Waterford News

Pod of 20 pilot whales in a 'distressed state' seen in the Waterford Estuary

Pod of 20 pilot whales in a 'distressed state' seen in the Waterford Estuary
Pilot Whales off the Irish Coast. Stock, source: Wikicommons

Up to 20 pilot whales have been observed making their way up the Waterford Estuary in what is understood to be a "mass live-stranding event."

In upsetting footage taken by Damien Burke, which can be viewed below, the highly-social mammals can be seen making their way up the Waterford Estuary across from Ballyhack.

Long-finned pilot whales are native to Irish waters but are usually found in a much-deeper environment off the continental shelf at depths of up to 1,000 metres below sea level.


The Irish Whale and Dolphin Group (IWDG) are aware of the potentially fatal event and along with the Maritime Rescue Co-ordination Centre have requested the assistance of the Dunmore East branch of the RNLI to help turn the pod around toward deeper waters.

Taking to social media this morning, Dunmore East RNLI stated that their all-weather lifeboat was launched at 9 pm last night (June 19) in an attempt to coax the pod back to see.

Despite an extensive patrol of the Waterford Estuary, the whales could not be located, meaning the pod has either made its way further upstream or (hopefully) back out to sea.

The situation is still being monitored by the IWDG.

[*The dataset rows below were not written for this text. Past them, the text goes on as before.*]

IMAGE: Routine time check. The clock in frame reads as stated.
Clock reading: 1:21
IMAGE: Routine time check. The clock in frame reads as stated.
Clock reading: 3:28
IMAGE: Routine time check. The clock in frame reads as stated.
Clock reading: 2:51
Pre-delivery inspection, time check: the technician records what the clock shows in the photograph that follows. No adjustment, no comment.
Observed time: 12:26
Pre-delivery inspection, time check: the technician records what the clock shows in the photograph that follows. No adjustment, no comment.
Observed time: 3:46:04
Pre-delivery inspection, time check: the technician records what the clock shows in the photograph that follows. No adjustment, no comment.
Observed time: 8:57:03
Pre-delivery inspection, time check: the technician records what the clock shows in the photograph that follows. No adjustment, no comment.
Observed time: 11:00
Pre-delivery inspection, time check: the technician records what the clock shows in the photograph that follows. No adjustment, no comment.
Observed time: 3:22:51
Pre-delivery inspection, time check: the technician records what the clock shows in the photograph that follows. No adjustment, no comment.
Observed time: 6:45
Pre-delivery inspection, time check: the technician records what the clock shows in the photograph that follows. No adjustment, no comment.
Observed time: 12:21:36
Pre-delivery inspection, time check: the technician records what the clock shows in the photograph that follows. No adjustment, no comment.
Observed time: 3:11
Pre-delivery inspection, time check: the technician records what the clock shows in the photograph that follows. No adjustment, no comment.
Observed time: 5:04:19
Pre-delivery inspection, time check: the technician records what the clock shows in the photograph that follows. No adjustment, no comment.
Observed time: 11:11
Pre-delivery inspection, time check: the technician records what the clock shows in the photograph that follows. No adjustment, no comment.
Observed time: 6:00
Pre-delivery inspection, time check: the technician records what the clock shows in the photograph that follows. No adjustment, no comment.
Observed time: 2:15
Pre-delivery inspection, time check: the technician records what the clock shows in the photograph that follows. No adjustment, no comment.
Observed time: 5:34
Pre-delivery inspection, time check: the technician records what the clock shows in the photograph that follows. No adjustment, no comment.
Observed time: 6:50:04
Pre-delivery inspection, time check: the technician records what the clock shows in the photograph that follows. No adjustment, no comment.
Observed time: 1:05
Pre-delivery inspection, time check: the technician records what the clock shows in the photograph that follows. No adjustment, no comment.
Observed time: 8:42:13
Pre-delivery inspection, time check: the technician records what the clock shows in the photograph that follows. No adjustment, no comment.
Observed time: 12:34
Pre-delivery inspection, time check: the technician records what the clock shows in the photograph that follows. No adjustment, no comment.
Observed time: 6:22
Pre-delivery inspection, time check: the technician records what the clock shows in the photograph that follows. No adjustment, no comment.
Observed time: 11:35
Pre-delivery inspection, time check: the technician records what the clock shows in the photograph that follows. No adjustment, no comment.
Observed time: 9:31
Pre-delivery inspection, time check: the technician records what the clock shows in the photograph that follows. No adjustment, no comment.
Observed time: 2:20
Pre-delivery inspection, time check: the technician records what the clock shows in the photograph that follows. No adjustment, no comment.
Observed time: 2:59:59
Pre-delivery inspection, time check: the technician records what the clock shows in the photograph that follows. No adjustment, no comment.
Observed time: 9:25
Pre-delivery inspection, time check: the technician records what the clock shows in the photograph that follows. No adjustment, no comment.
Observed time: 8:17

While scientists don't fully understand why pilot whales strand themselves, it's suspected that loud sonic events such as underwater noise pollution from cargo and navy ships damage the mammals' inner ear, causing disorientation.

Dolphin pod spotted in the River Suir

The presence of pilot whales in the Waterford Estuary follows the sighting of a small pod of dolphins along a stretch of the River Suir opposite Waterford city back in May. 

The below footage captures what appears to be two dolphins breaking the river's surface directly opposite Waterford's North Quays development.

Though not yet confirmed by experts, the species appears to be a common dolphin.


There are further reports of the pod and seals being spotted slightly further downstream at Waterford Castle.

According to local fishermen at the time, it is highly unusual for dolphins to be spotted so far upstream - in fact, this is the first time Beat has reported such an occurrence in the South East.

The Irish Whale and Dolphin group say that the common dolphin is the "most regularly sighted and stranded Irish dolphin species. Since 2011 a sixfold increase in the number of strandings has occurred from typically 20 – 40 strandings per year to the latest record set in 2018 at 118. The cause of this increased mortality is currently unknown."